═════ Extracted text ═════

Another set of 5% w/w mixture of spiked ground chicken in a beaker as prepared as described above was cooked by immersing the beakers (covered with aluminum foil) in boiling water for 15 min. The cooked samples were broken down into finer particles, 20 mL of 10 mM PBS was added, and the mixture was homogenized for 2 min at 11,000 rpm using the ULTRA-TURRAX T25 basic homogenizer (IKA Works Inc., Wilmington, NC, USA). The homogenized samples were then stored, centrifuged, and passed through filter as described above to obtain 5% v/w spiked cooked chicken meat extracts. Lower levels of spiking (0.01%, 0.03%, 0.05%, 0.1%, 0.3%, 0.5%, 1% and 3% v/v) were obtained by diluting 5% w/w spiked samples with the appropriate amount of non-spiked cooked chicken meat (0%) that had been similarly prepared. All Spiked sample extracts were prepared on the same day and tested immediately after preparation. Ground beef and pork spiked with different amounts of RBC-containing product (PHP, APS, APT or APR) were prepared for studies on matrix effect as described above for spiked ground chicken.

2.2. Non-Competitive Indirect Enzyme-Linked Immunosorbent Assay (iELISA)

The selectivity of mAb 24C12-E7 was determined using antigen-coated indirect non-competitive iELISA as previously described [1] with modifications as follows. Plates were incubated for 1 h at 37 °C; 0.2% fish gelatin in 10 mM PBS and PBST (0.05% v/v Tween-20 in 10 mM PBS) used as blocking and antibody buffer respectively; and absorbance read at 415 nm using the PowerWave XS microplate reader (Bio-Tek Instruments, Winooski, VT, USA). Sample diluent (0.06 carbonate buffer) was run alongside test samples as blanks and the average absorbance subtracted from readings obtained for test samples.

2.3. Sodium Dodecyl Sulfate–Polyacrylamide Gel Electrophoresis (SDS-PAGE) and Western Blot

SDS-PAGE followed by western blot was performed to reveal the presence of the 12 kDa antigenic protein in various samples. Briefly, soluble proteins (loaded at 2 to 20 μg of protein in 10 μL sample buffer per lane depending on the sample) from the samples were loaded onto 5% stacking gels and separated on 15% polyacrylamide separating gels at 200 V with the aid of the Mini-Protein 3 Electrophoresis Cell (Bio-Rad) as per the method of Laemmli [7]. The separated proteins were transferred electrophoretically (1 h at 100 V, using the Mini Trans-Blot Electrophoretic Transfer Cell, Bio-Rad) according to the protocol by Towbin and others [8] and the membrane blocked with 0.2% fish gelatin in tris buffered saline (TBS). The blotted membrane was then incubated with selected mAb 24C12-E7 followed by incubation with secondary antibody (goat anti-mouse IgG (H + L)-AP conjugate) and subsequent color development as previously described [1]. Precision Plus Protein Kaleidoscope standards were used for the molecular-weight estimations on gels and blot.

═════

Exercise brief
Return the part of the text on the meat-sample and immunoassay methods starting at "2.2. Non-Competitive Indirect" and ending at "for test samples.", copied word for word. The entries that follow come from a separate source.

═════ Material supplied ═════

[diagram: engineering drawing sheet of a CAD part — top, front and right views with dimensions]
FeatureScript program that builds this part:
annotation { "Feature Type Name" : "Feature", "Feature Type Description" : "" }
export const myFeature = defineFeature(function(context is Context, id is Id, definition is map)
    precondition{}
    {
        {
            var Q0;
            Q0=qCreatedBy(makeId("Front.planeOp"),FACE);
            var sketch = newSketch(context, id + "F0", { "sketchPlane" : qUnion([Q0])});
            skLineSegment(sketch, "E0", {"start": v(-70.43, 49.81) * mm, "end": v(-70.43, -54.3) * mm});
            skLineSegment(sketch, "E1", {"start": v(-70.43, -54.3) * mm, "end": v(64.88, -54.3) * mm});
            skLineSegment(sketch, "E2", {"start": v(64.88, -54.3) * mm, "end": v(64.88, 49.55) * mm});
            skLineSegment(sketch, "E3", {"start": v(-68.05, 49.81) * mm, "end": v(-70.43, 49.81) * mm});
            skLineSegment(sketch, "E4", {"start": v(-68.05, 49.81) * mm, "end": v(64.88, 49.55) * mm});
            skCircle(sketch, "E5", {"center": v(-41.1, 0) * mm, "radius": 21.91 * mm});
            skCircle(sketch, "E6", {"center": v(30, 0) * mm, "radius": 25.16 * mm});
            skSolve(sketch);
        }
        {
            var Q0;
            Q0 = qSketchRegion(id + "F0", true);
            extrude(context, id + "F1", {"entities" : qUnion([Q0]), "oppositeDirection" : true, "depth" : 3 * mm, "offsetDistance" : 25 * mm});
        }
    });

═════

Exercise output
2.2. Non-Competitive Indirect Enzyme-Linked Immunosorbent Assay (iELISA)

The selectivity of mAb 24C12-E7 was determined using antigen-coated indirect non-competitive iELISA as previously described [1] with modifications as follows. Plates were incubated for 1 h at 37 °C; 0.2% fish gelatin in 10 mM PBS and PBST (0.05% v/v Tween-20 in 10 mM PBS) used as blocking and antibody buffer respectively; and absorbance read at 415 nm using the PowerWave XS microplate reader (Bio-Tek Instruments, Winooski, VT, USA). Sample diluent (0.06 carbonate buffer) was run alongside test samples as blanks and the average absorbance subtracted from readings obtained for test samples.